Generative AI tools such as ChatGPT, Gemini, Copilot are now being used to create impressive sentences and paragraphs based on simple text prompts. These tools have been trained on large amounts of text written by humans and scraped from the internet. However, as these AI tools flood the internet with synthetic content, this content is being used to train future generations of AI. If this process continues unchecked, researchers warn that it could lead to disastrous consequences.
A recent study by University of Oxford computer scientist Ilia Shumailov and colleagues published in Nature warns of the risks of training large language models on their own data, leading to model collapse. Model collapse does not mean that generative AI tools will stop working, but rather that their responses will drift further away from the original training data. As these tools train on their own generated data, small errors accumulate, resulting in content that loses the nuance of diverse perspectives and eventually turns into nonsensical gibberish.

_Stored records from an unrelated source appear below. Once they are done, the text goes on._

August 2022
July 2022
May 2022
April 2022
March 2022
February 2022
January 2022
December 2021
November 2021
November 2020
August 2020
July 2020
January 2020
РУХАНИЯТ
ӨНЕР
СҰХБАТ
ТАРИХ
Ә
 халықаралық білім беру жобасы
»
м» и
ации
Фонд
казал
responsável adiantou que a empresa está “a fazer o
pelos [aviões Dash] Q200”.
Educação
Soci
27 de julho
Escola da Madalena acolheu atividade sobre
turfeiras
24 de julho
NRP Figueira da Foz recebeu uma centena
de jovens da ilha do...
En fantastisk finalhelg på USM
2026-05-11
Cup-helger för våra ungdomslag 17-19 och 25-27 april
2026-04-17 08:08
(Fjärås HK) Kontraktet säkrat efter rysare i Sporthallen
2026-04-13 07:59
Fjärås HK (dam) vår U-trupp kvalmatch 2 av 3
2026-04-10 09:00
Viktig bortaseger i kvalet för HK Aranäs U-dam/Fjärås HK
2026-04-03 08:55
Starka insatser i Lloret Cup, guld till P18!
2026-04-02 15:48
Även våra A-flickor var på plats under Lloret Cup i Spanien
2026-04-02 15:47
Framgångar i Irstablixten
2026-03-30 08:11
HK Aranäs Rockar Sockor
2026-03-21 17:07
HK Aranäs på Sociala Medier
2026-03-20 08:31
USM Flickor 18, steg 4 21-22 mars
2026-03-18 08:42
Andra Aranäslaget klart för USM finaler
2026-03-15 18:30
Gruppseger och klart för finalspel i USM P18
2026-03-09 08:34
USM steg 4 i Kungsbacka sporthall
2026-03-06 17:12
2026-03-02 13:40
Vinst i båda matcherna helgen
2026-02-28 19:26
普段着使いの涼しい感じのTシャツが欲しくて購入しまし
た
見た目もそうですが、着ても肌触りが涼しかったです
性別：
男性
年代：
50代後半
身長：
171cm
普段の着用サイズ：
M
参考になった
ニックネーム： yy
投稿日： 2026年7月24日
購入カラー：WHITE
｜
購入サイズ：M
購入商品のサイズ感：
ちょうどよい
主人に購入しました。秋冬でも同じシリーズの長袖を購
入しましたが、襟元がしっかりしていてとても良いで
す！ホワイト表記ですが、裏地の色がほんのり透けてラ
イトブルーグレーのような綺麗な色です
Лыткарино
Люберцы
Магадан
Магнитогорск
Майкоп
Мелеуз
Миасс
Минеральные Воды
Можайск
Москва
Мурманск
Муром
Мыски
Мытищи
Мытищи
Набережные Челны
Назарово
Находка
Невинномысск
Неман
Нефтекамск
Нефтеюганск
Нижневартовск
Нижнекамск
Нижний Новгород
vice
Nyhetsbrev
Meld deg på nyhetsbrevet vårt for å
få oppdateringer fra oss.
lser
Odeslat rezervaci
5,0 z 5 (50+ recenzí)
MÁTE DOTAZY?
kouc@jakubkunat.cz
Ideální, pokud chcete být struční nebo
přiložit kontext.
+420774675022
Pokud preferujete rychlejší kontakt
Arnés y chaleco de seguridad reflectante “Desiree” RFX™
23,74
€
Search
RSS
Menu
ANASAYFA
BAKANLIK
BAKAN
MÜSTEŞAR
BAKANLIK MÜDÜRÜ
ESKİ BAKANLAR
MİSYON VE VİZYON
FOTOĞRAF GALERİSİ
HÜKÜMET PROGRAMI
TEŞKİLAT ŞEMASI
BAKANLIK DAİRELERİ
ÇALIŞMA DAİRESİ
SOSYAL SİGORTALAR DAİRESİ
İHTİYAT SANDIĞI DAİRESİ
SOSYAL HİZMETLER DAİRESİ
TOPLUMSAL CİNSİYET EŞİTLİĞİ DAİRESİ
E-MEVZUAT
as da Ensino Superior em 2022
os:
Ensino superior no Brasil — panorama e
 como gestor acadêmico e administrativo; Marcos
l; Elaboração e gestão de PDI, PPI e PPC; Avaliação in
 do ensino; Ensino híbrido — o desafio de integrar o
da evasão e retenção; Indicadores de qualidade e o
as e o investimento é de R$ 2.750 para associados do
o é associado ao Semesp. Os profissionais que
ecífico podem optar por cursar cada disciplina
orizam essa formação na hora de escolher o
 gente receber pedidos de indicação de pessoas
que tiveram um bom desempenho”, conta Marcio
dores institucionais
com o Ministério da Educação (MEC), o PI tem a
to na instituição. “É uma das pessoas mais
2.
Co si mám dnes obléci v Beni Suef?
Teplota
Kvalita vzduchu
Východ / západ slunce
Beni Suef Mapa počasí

The research team experimented with a pretrained language model called the OPT-125m, feeding it Wikipedia articles to fine-tune its responses and then training it on data generated by its own responses. By the ninth generation, the model was spewing nonsense, indicating the serious ramifications of training AI on its own responses. While big AI companies have mechanisms to prevent this type of collapse, as more individuals use language models to train their own AIs, there could be significant consequences if this issue is not addressed.
The concept of model collapse suggests a decrease in the quality of data going into and coming out of generative AI tools. As chatbots have become more dominant in recent years, concerns about the quality of data used to train these models have arisen. Errors in training data can lead to hallucinations by generative AI tools, resulting in plausible but incorrect content generation. If this erroneous content is used to train later versions of the model, it can influence the learning process and potentially break the models.
AI researcher Leqi Liu explains that model collapse refers to a shift away from the original training data used for the models, leading to a loss of information about low probability events or marginalized groups. This shift can result in AI-generated content amplifying bias and sounding homogenous. To prevent bias and model breakdowns, it is important to use a combination of prior human-generated text and AI-generated text for training. By capturing a diverse range of data, such as data from minority groups or unique events, the risk of model collapse can be minimized.
Overall, while companies that market AI tools are likely to catch and address any issues related to model collapse early on, individuals working on smaller-scale models need to be aware of the risks. By maintaining a balance between human-generated text and AI-generated text for training, and ensuring that a diverse range of data is included in the training process, the risks of bias and nonsensical content generation can be mitigated. It is crucial for the AI community to remain vigilant in addressing these challenges to ensure the responsible development and deployment of AI technologies.